Originally posted by Amish
What i did was differentiate x and y then find v^2 by -
v^2 = (vx)^2 + (vy)^2
which found v to by like r^2 . w^2
and then sub that in for v^2 to the centrip force which gave the answer mrw^2

But knowing my dumbass status...i probably did it totally wrong and as it was out of 3 marks it kinda seemed we had to do more then like 3 lines...but it could happen

Nah you can't just do that. What you've gotta do is find d2y/dt2, d2x/dt2, then resolve the normal force.

 

[sugamama]

Originally posted by ND
Nah you can't just do that. What you've gotta do is find d2y/dt2, d2x/dt2, then resolve the normal force.

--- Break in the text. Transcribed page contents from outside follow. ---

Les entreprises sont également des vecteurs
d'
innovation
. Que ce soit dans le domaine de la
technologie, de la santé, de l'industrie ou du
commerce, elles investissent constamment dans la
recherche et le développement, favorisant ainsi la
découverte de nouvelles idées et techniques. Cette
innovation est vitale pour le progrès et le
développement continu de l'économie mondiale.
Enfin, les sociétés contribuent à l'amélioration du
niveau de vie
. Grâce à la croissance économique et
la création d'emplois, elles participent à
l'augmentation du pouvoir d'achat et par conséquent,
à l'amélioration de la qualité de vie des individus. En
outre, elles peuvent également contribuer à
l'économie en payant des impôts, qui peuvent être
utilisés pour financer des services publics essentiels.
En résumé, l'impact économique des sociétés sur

How many marks would you get doing it the other way?

 

[Fosweb]

They give you x=rcos@ and y=rsin@, so you have to use them to differentiate and get two forces which then add to the centripetal force, which is mrw²

Fitzpatrick book also has the proof.

 

[smeyo]

yeah you have to differentiate twice and then resolve by pathagoras, it actually was an easy question as long as you knew the process, if you didnt you would kind of been lost...

 

[VanCarBus]

x = rcos@
y = rsin@
but @ = wt
x = rcos(wt) --> differentiate twice --> ddx
y = rsin(wt) --> differentiate twice --> ddy
F = ma
but a = squareroot (ddx squared + ddy squared)

thus

F =mrw^2

bloody html, can't write maths number properly

 

[walla]

vancarbus has the right way....it required implicit differentiation. i didn't resolve the direction though, which was probably 1 of the 3 marks.

 

[Mathematician]

...

Oooo thats an interesting way(easy too)

Mine was probably half right(and crap long way)

x = rcos@
y = rsin@
i d/dt ( ) both sides twice for x and y

x* = -rsin@ d@/dt = -r@*sin@

x** = -r[@**sin@ + @*cos@.d@/dt ]
= {-r@**sin@} - {r@**cos@ }

did the same for y and took the second { } bracket from the x** and y** and tried to add them like vectors to get r@** but was getting confused and it pointed north west ????? its not meant to

i didnt get why but then i just said this is acceleration and times it by the mass to get force..

Pretty crap explainer.

I got this method from arnold the day before and only skim read it , thats why i was confused in the exam. I DIDNT THINK IT'LL COME.